▶ [Reading text]
((

Published in International Journal of Genetics and Genomics (Volume 13, Issue 3)
DOI 10.11648/j.ijgg.20251303.11
Page(s) 51-56
Creative Commons

This is an Open Access article, distributed under the terms of the Creative Commons Attribution 4.0 International License (http://creativecommons.org/licenses/by/4.0/), which permits unrestricted use, distribution and reproduction in any medium or format, provided the original work is properly cited.

Copyright

Copyright © The Author(s), 2025. Published by Science Publishing Group
Previous article
Keywords

Crossbred Dairy Cattle, Phenotypic Correlation, Smallholder Dairy Systems, Reproductive Performance

1. Introduction
Crossbreeding has been widely adopted as a strategy to enhance the productivity and reproductive performance of dairy cattle in tropical regions, including Ethiopia, where indigenous breeds often exhibit low milk yield and reproductive efficiency
[1]
. The introduction of exotic dairy breeds, such as Holstein Friesian (HF) and Jersey, has been pursued to improve the genetic potential of local cattle populations, particularly for milk production and reproductive traits
[2]
. However, the performance of crossbred cattle is influenced by the level of exotic inheritance, management practices, and environmental
[3]
.
Reproductive performance is a critical factor in determining the profitability and sustainability of dairy farming. Key reproductive traits, such as age at first service (AFS), age at first calving (AFC), calving interval (CI), days open (DO), and number of services per conception (NSPC), directly impact the lifetime productivity of dairy cows
[4]
. While crossbreeding has shown potential to improve these traits, the optimal level of exotic inheritance remains a subject of debate, particularly under low-input production systems prevalent in developing countries
[5]
.
Recent studies have highlighted the variability in reproductive performance among different crossbred genotypes. higher levels of exotic inheritance (75% HF) have been associated with improved milk production but may also pose challenges related to adaptability and reproductive efficiency under suboptimal management conditions
[6]
. Conversely, lower levels of exotic inheritance (50% HF) may offer a balance between productivity and adaptability, making them more suitable for smallholder dairy systems
[7]
.

))

▶ [Task set]
1. Answer these questions from the crossbred dairy cattle article:
(a) In which journal, volume, and issue was the article published?
(b) Which two exotic dairy breeds does the article name?
(c) What level of exotic inheritance may offer a balance between productivity and adaptability?
2. Reproduce the crossbred dairy cattle article word for word, from "DOI 10.11648/j.ijgg.20251303.11" up to and including "is properly cited.".

▶ [Given data]
((

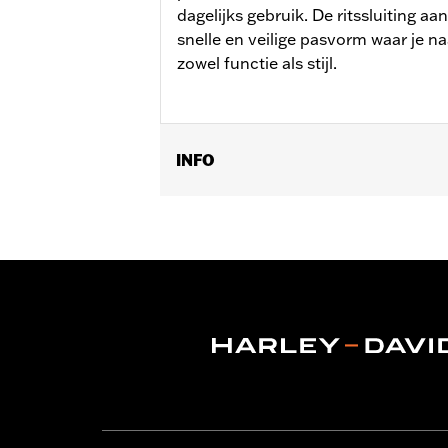
dagelijks gebruik. De ritssluiting a
snelle en veilige pasvorm waar je naa
zowel functie als stijl.
INFO
Geslacht:
Mannen
Functionele features:
Betonconstruc
GARANTIE:
Wolverine Worldwide fabr
Herkomst:
Geïmporteerd
Dimension Description:
SCHACHTHO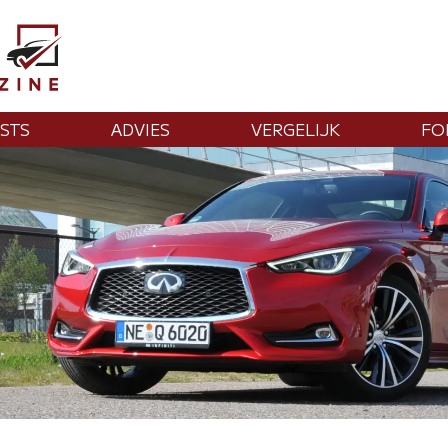
STS
ADVIES
VERGELIJK
FO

))

▶ [Task-by-task outputs]
1.
(a) International Journal of Genetics and Genomics, Volume 13, Issue 3
(b) Holstein Friesian (HF) and Jersey
(c) 50% HF

2.
DOI 10.11648/j.ijgg.20251303.11
Page(s) 51-56
Creative Commons

This is an Open Access article, distributed under the terms of the Creative Commons Attribution 4.0 International License (http://creativecommons.org/licenses/by/4.0/), which permits unrestricted use, distribution and reproduction in any medium or format, provided the original work is properly cited.